Opening Prayer: Lord Jesus, I look to you with love, confident I will receive all good things from your hands. I open my heart to hear with faith what you want to say to me. Lord, I humbly ask for the grace to grow ever more deeply in sync with you, allowing you to transform my natural vision to a supernatural one.
- Encountering Christ:“Hear and Understand”: How often we esteem others for their words or actions only to be disappointed and surprised by their misbehavior. Jesus taught the crowd that external practices and things people say are not measures of holiness. Only the Lord can judge the heart, and he cautions us to keep our hearts pure so that our mouths speak only the goodness we contain within. “A clean heart create for me, God; renew within me a steadfast spirit” (Psalm 51:12).
- Interiority: Our Lord told the crowd and he says to us, “Hear and understand.” We begin to “hear and understand” when we meditate on Our Lord’s words in Scripture. At first, meditation can require hard work—focusing one’s attention, placing oneself in the presence of God, spending time reflecting on small sections of Scripture at a time. Day by day, God gives us understanding (a gift of the Holy Spirit), opening our ears and our hearts to more deeply know and love him. When we put this effort into our prayer, it’s as if Jesus is making the Sign of the Cross over us, blessing us now and for all eternity.
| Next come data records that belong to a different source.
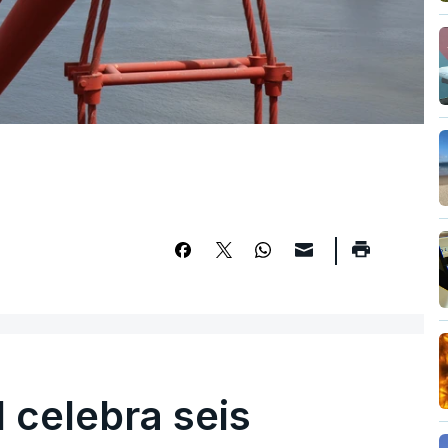
l celebra seis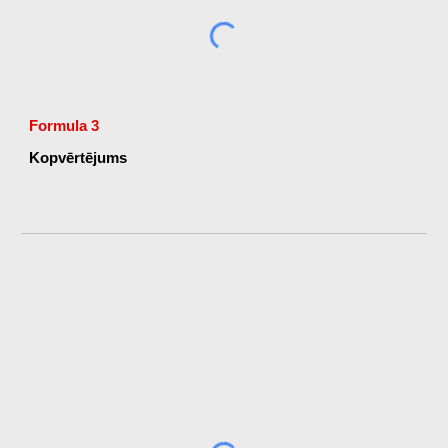
Formula 3
Kopvērtējums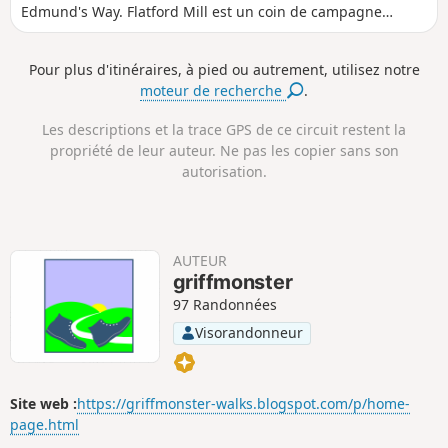
t
é
i
i
Edmund's Way. Flatford Mill est un coin de campagne
a
e
v
v
anglaise super sympa, immortalisé par les célèbres
n
e
e
peintures de John Constable, dont le célèbre « Haywain ».
c
l
l
Pour plus d'itinéraires, à pied ou autrement, utilisez notre
e
é
é
Ce circuit est une balade géniale à tous points de vue et le
moteur de recherche
.
p
n
moyen idéal pour s'imprégner de ce paysage à la frontière
o
é
entre le Suffolk et l'Essex.
s
g
Les descriptions et la trace GPS de ce circuit restent la
i
a
propriété de leur auteur. Ne pas les copier sans son
t
t
autorisation.
i
i
f
f
AUTEUR
griffmonster
97 Randonnées
Visorandonneur
Site web :
https://griffmonster-walks.blogspot.com/p/home-
page.html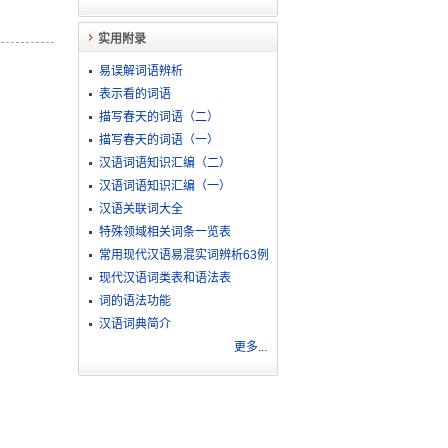
实用附录
易误解词语辨析
表示看的词语
描写春天的词语（二）
描写春天的词语（一）
汉语词语知识汇编（二）
汉语词语知识汇编（一）
汉语关联词大全
特殊领域相关词条一览表
常用现代汉语易混实词辨析63例
现代汉语词类表和语法表
词的语法功能
汉语词典简介
更多...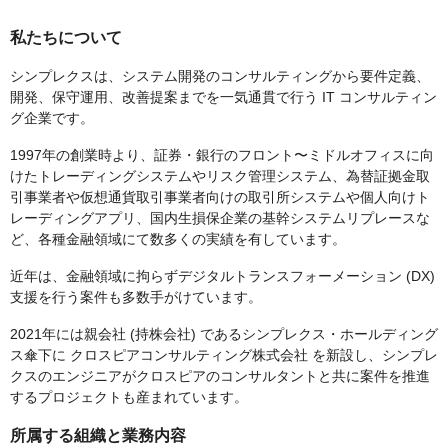
私たちについて
シンプレクスは、システム開発のコンサルティングから要件定義、
開発、保守運⽤、改善提案までを⼀気通貫で⾏う IT コンサルティン
グ企業です。
1997年の創業時より、証券・銀⾏のフロント〜ミドルオフィスに向
けたトレーディングシステムやリスク管理システム、為替証拠⾦取
引事業者や仮想通貨取引事業者向けの取引所システムや個⼈向けト
レーディングアプリ、国内⽣損保企業の基幹システムリプレースな
ど、各種⾦融領域にて数多くの実績を有しています。
近年は、⾦融領域に拘らずデジタルトランスフォーメーション (DX)
⽀援を⾏う案件も多数⼿がけています。
2021年には親会社 (持株会社) であるシンプレクス・ホールディング
ス傘下に クロスピアコンサルティング株式会社 を新設し、シンプレ
クスのエンジニアがクロスピアのコンサルタントと共に案件を推進
するプロジェクトも産まれています。
所属する組織と業務内容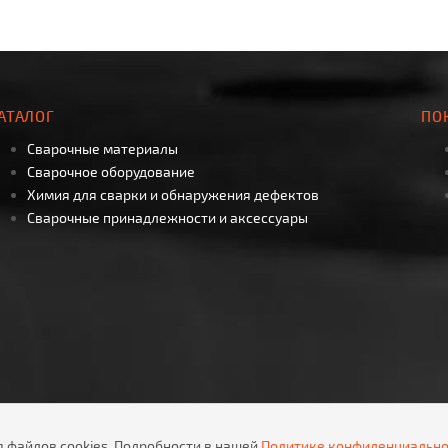
АТАЛОГ
ПО
Сварочные материалы
Сварочное оборудование
Химия для сварки и обнаружения дефектов
Сварочные принадлежности и аксессуары
я файлов cookies. Подробности в нашей
Политике конфиденциально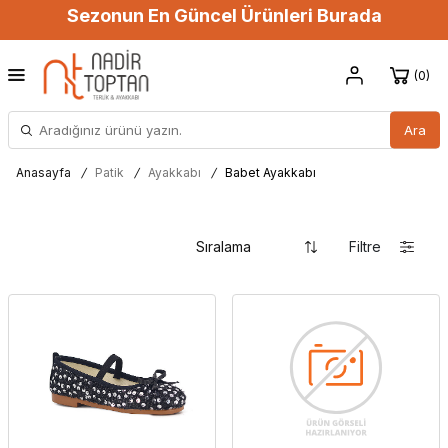
Sezonun En Güncel Ürünleri Burada
0
Ara
Anasayfa
/
Patik
/
Ayakkabı
/
Babet Ayakkabı
Filtre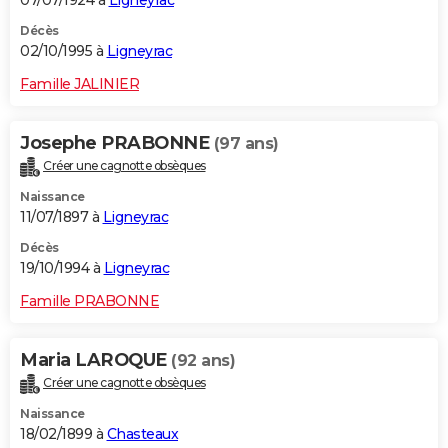
07/07/1924 à
Ligneyrac
Décès
02/10/1995 à
Ligneyrac
Famille JALINIER
Josephe PRABONNE
(97 ans)
Créer une cagnotte obsèques
Naissance
11/07/1897 à
Ligneyrac
Décès
19/10/1994 à
Ligneyrac
Famille PRABONNE
Maria LAROQUE
(92 ans)
Créer une cagnotte obsèques
Naissance
18/02/1899 à
Chasteaux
- Blindness: When the blind lead the blind, both fall into a pit. The evil one can be very active when souls resolve to pray faithfully every day. Most times, an external spiritual director or someone knowledgeable and experienced in the spiritual life can confirm and orient us. Many great saints had equally great spiritual directors. “The Holy Spirit gives to certain of the faithful the gifts of wisdom, faith and discernment for the sake of this common good which is prayer (spiritual direction). Men and women so endowed are true servants of the living tradition of prayer” (CCC 2690). Feeling called to become a spiritual director? Or seeking one? Begin here.
Conversing with Christ: Lord, grant me the grace to recognize your voice and understand your words with supernatural insight.
Resolution: Lord, today by your grace I will examine my judgments about others and seek to rectify anything that is based merely on hearsay or external practice.
For Further Reflection: Thomas H. Green has published numerous books on prayer including Opening to God for beginners, When the Well Runs Dry for those at an intermediate stage, and Drinking from a Dry Well for those advanced in the practice of prayer. A synopsis of “How to Do a Meditation” can be found in The Better Part, by Fr. John Bartunek, on the front and back flap.